**The problem:** Return the text lines from every item below word for word, leaving out the pictures.

**Supplied data:**
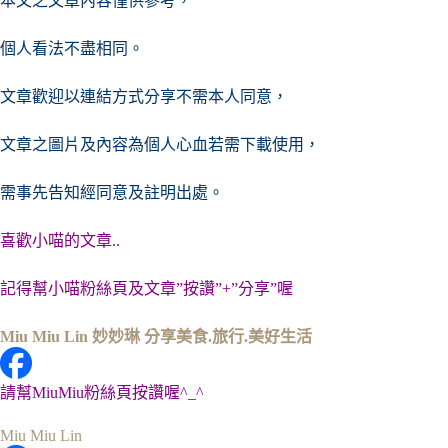
本文之文章內容僅供參考，
個人看法不盡相同。
文章歡迎以連結方式分享不需本人同意，
文章之圖片及內容
為個人心血若需下載使用，
需事先告知經同意及註明出處。
喜歡小喵的文章..
記得幫小喵粉絲頁及文章”按讚”+”分享”喔
Miu Miu Lin 妙妙琳 分享美食.旅行.美好生活
請幫MiuMiu粉絲頁按讚喔^_^
Miu Miu Lin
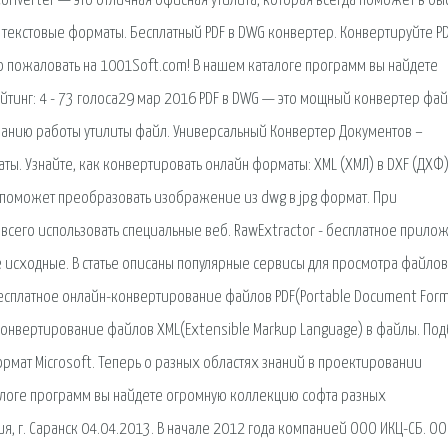
 Converter — это отличная офисная утилита, которая всегда поможет в бы
 текстовые форматы. Бесплатный PDF в DWG конвертер. Конвертируйте PD
о пожаловать на 1001Soft.com! В нашем каталоге программ вы найдете
тинг: 4 - 73 голоса29 мар 2016 PDF в DWG — это мощный конвертер фай
нию работы утилиты файл. Универсальный Конвертер Документов –
маты. Узнайте, как конвертировать онлайн форматы: XML (ХМЛ) в DXF (ДХФ)
й поможет преобразовать изображение из dwg в jpg формат. При
всего использовать специальные веб. RawExtractor - бесплатное прило
 исходные. В статье описаны популярные сервисы для просмотра файло
Бесплатное онлайн-конвертирование файлов PDF(Portable Document Form
-конвертирование файлов XML(Extensible Markup Language) в файлы. По
рмат Microsoft. Теперь о разных областях знаний в проектировании
аталоге программ вы найдете огромную коллекцию софта разных
, г. Саранск 04.04.2013. В начале 2012 года компанией ООО ИКЦ-СБ. ООО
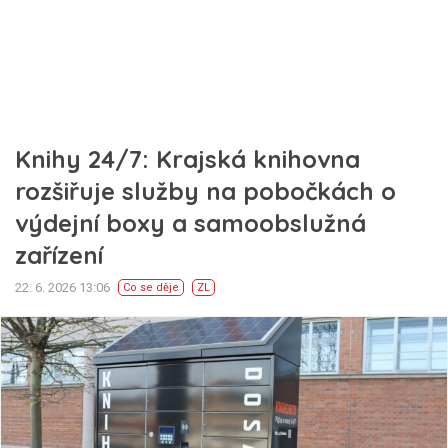
Knihy 24/7: Krajská knihovna
rozšiřuje služby na pobočkách o
výdejní boxy a samoobslužná
zařízení
22. 6. 2026 13:06
Co se děje
ZL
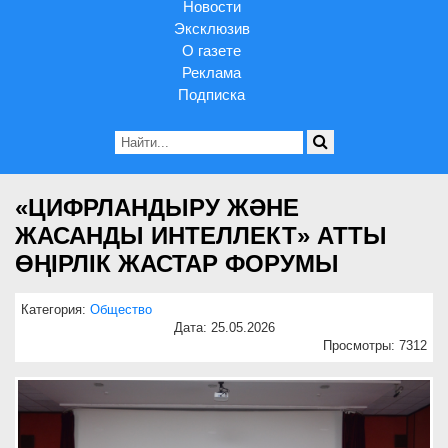
Новости
Эксклюзив
О газете
Реклама
Подписка
«ЦИФРЛАНДЫРУ ЖӘНЕ
ЖАСАНДЫ ИНТЕЛЛЕКТ» АТТЫ
ӨҢІРЛІК ЖАСТАР ФОРУМЫ
Категория:
Общество
Дата: 25.05.2026
Просмотры: 7312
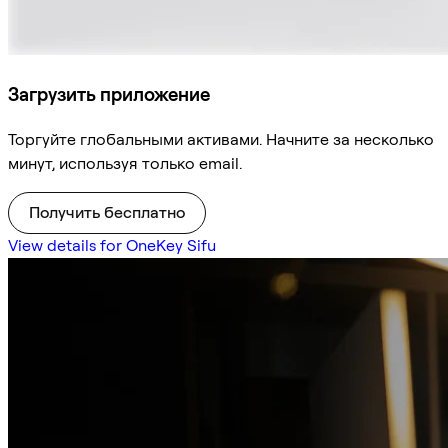
Загрузить приложение
Торгуйте глобальными активами. Начните за несколько
минут, используя только email.
Получить бесплатно
View details for OneKey Sifu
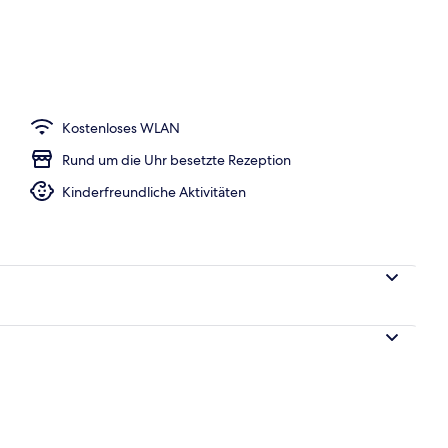
Unterkunft
Kostenloses WLAN
Rund um die Uhr besetzte Rezeption
Kinderfreundliche Aktivitäten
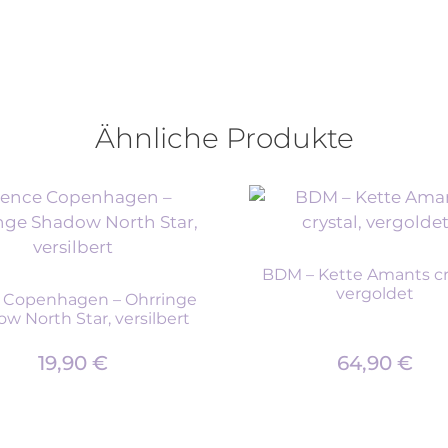
Ähnliche Produkte
BDM – Kette Amants cry
vergoldet
 Copenhagen – Ohrringe
w North Star, versilbert
19,90
€
64,90
€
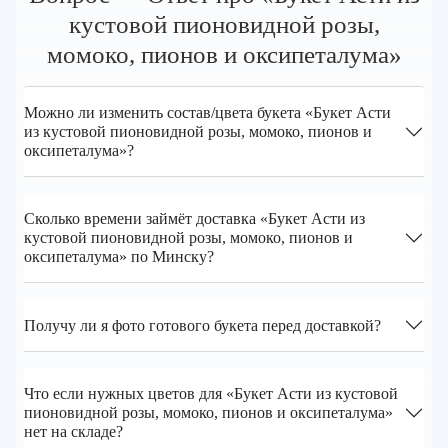
кустовой пионовидной розы,
момоко, пионов и оксипеталума»
Можно ли изменить состав/цвета букета «Букет Асти
из кустовой пионовидной розы, момоко, пионов и
оксипеталума»?
Сколько времени займёт доставка «Букет Асти из
кустовой пионовидной розы, момоко, пионов и
оксипеталума» по Минску?
Получу ли я фото готового букета перед доставкой?
Что если нужных цветов для «Букет Асти из кустовой
пионовидной розы, момоко, пионов и оксипеталума»
нет на складе?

**Written response:**
本文之文章內容僅供參考，
個人看法不盡相同。
文章歡迎以連結方式分享不需本人同意，
文章之圖片及內容
為個人心血若需下載使用，
需事先告知經同意及註明出處。
喜歡小喵的文章..
記得幫小喵粉絲頁及文章”按讚”+”分享”喔
Miu Miu Lin 妙妙琳 分享美食.旅行.美好生活
請幫MiuMiu粉絲頁按讚喔^_^
Miu Miu Lin
 Converter — это отличная офисная утилита, которая всегда поможет в бы
 текстовые форматы. Бесплатный PDF в DWG конвертер. Конвертируйте PD
о пожаловать на 1001Soft.com! В нашем каталоге программ вы найдете
тинг: 4 - 73 голоса29 мар 2016 PDF в DWG — это мощный конвертер фай
нию работы утилиты файл. Универсальный Конвертер Документов –
маты. Узнайте, как конвертировать онлайн форматы: XML (ХМЛ) в DXF (ДХФ)
й поможет преобразовать изображение из dwg в jpg формат. При
всего использовать специальные веб. RawExtractor - бесплатное прило
 исходные. В статье описаны популярные сервисы для просмотра файло
Бесплатное онлайн-конвертирование файлов PDF(Portable Document Form
-конвертирование файлов XML(Extensible Markup Language) в файлы. По
рмат Microsoft. Теперь о разных областях знаний в проектировании
аталоге программ вы найдете огромную коллекцию софта разных
, г. Саранск 04.04.2013. В начале 2012 года компанией ООО ИКЦ-СБ. ООО
Knihy 24/7: Krajská knihovna
rozšiřuje služby na pobočkách o
výdejní boxy a samoobslužná
zařízení
22. 6. 2026 13:06
Co se děje
ZL
Новости
Эксклюзив
О газете
Реклама
Подписка
«ЦИФРЛАНДЫРУ ЖӘНЕ
ЖАСАНДЫ ИНТЕЛЛЕКТ» АТТЫ
ӨҢІРЛІК ЖАСТАР ФОРУМЫ
Категория:
Общество
Дата: 25.05.2026
Просмотры: 7312
Загрузить приложение
Торгуйте глобальными активами. Начните за несколько
минут, используя только email.
Получить бесплатно
View details for OneKey Sifu
Unterkunft
Kostenloses WLAN
Rund um die Uhr besetzte Rezeption
Kinderfreundliche Aktivitäten
Ähnliche Produkte
BDM – Kette Amants cry
vergoldet
 Copenhagen – Ohrringe
w North Star, versilbert
19,90
€
64,90
€
кустовой пионовидной розы,
момоко, пионов и оксипеталума»
Можно ли изменить состав/цвета букета «Букет Асти
из кустовой пионовидной розы, момоко, пионов и
оксипеталума»?
Сколько времени займёт доставка «Букет Асти из
кустовой пионовидной розы, момоко, пионов и
оксипеталума» по Минску?
Получу ли я фото готового букета перед доставкой?
Что если нужных цветов для «Букет Асти из кустовой
пионовидной розы, момоко, пионов и оксипеталума»
нет на складе?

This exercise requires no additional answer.